─── TRECHO FORNECIDO ───

É o caso da imagem de Lauren Bacall em Palavras ao vento (1956), presa naquele fragmento de 1/24 de segundo do filme. Olhar esse fotograma é como enfrentar um abismo: o tempo se imobiliza. Ao ver o filme, não é essa a sensação que experimentamos; o que nos intriga é o destino da personagem de Bacall. O fotograma imóvel na página evoca o destino da atriz: os filmes que fez antes ou depois, seus casos amorosos etc.

Desse filme de momentos tão dramáticos, Solon colheu um fotograma genérico. Não é um acaso. As imagens que ele prefere, que ocupam quatro dos seis álbuns concluídos, são invariavelmente os primeiros planos dos artistas. Quando observamos o elenco de Palavras ao vento (talvez com exceção do rosto de Robert Stack) e da maioria dos filmes catalogados, a semelhança é enorme: são quase sempre imagens neutras, em que sentimento ou expressividade contam pouco. Quase não há felicidade, dor ou apreensão neles. Aliás, parte considerável dos fotogramas provém dos letreiros de abertura e se faz acompanhar de seus nomes.

Aquilo que no cinema é fugidio, o movimento, a sensação, o perigo etc., parece não interessar ao colecionador: são coisas que fazem parte do correr do tempo. O movimento é suprimido, substituído por um instante que originalmente não existia como instante, pois não era fotográfico. O que entusiasma Solon é a imobilidade: retratos de atores e atrizes, captados como esculturas, nos quais o fundo importa pouco. Existe uma instabilidade nessas figuras, que as torna únicas: como se o ator ou a atriz pudesse fugir dali a qualquer momento. São eles o real objeto de culto da coleção, para sempre capturados pela memória.

Solon gostava de ir ao cinema sozinho, sem a noiva, para não se distrair. Cinema era lugar de namorar, mas não para ele. A sessão de cinema era similar ao ato religioso, que não admite dispersão. E os atores e as atrizes são as expressões maiores do olimpo cinematográfico, como os santos do catolicismo. Uma devoção bem caracterizada nos álbuns.

Porém, assim como na imagem dos santos, existe algo além da própria imagem. O invisível ali está representado. Por trás da imagem do santo existem milagres, martírios, nossos pedidos de intervenção para deuses maiores.

Hoje, podemos ver na coleção aspectos da distribuição cinematográfica no interior do país, em particular nos anos 1950, período de que faz parte a maioria dos filmes catalogados, e a presença forte, maior do que atualmente, de produções não americanas. Os filmes da mexicana Pelmex eram acompanhados com o mesmo cuidado dedicado aos de Gina Lollobrigida, uma das favoritas de Solon – repare na página de A mulher mais linda do mundo (1955), com a atriz detalhada em várias vestimentas! Convivem filmes e atores italianos, franceses, mexicanos e brasileiros. Isso fora do eixo Rio-São Paulo.

───

OBJETIVO DA TAREFA -
Por favor, resuma em duas frases o trecho sobre a coleção de fotogramas de Solon. A listagem provém de uma fonte diferente da do trecho.

─── INFORMAÇÕES EXIBIDAS ───

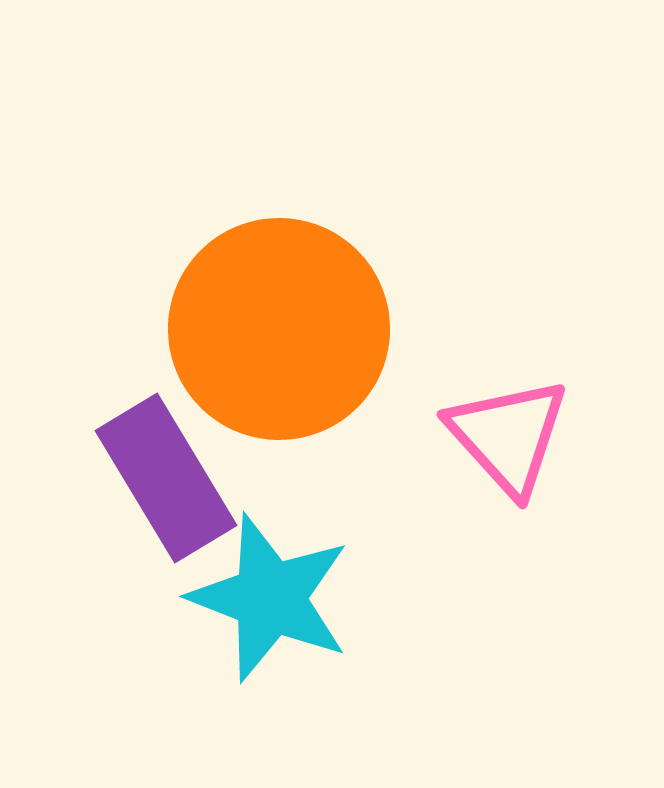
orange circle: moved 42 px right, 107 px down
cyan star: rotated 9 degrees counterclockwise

───

RESPOSTA ELABORADA -
Solon reuniu em álbuns fotogramas de filmes, preferindo primeiros planos de atores e atrizes em imagens neutras e imóveis, que ele cultuava como os santos do catolicismo. A coleção, formada sobretudo por filmes dos anos 1950, mostra aspectos da distribuição cinematográfica no interior do país e a forte presença de produções não americanas, como as italianas, francesas, mexicanas e brasileiras.